About this task = Copy out every line of the records in which "width" can be found.

(Recorded data)
════════════════════
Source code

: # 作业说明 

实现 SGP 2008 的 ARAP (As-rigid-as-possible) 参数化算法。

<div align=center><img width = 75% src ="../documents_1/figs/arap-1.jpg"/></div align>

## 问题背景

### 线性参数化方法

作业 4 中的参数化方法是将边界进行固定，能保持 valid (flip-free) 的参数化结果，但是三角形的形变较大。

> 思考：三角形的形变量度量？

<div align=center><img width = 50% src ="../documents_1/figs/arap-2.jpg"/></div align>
════════════════════
Output for this exercise =
<div align=center><img width = 75% src ="../documents_1/figs/arap-1.jpg"/></div align>
<div align=center><img width = 50% src ="../documents_1/figs/arap-2.jpg"/></div align>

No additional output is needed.